## TASK OBJECTIVE
Copy each line of the data below in which the word "bottom" can be found.

## RECORDS FOR THE TASK

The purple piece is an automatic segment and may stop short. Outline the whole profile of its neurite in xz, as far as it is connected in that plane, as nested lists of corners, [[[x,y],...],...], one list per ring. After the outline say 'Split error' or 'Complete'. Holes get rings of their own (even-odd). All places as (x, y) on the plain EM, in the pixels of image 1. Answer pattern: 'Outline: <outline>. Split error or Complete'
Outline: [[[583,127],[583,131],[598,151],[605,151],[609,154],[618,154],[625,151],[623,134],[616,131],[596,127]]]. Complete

* * *

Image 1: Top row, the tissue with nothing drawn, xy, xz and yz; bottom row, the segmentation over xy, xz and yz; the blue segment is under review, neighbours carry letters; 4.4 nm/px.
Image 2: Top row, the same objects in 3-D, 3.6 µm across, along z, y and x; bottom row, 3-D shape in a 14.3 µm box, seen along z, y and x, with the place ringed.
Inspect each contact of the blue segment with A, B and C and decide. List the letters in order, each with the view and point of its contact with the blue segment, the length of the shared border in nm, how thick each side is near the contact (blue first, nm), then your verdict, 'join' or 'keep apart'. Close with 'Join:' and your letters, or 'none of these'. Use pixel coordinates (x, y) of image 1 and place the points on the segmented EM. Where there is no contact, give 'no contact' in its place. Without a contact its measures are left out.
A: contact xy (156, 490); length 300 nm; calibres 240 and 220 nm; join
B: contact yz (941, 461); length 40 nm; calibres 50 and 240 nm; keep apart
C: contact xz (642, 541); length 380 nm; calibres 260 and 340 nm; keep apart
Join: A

## TASK SOLUTION
Image 1: Top row, the tissue with nothing drawn, xy, xz and yz; bottom row, the segmentation over xy, xz and yz; the blue segment is under review, neighbours carry letters; 4.4 nm/px.
Image 2: Top row, the same objects in 3-D, 3.6 µm across, along z, y and x; bottom row, 3-D shape in a 14.3 µm box, seen along z, y and x, with the place ringed.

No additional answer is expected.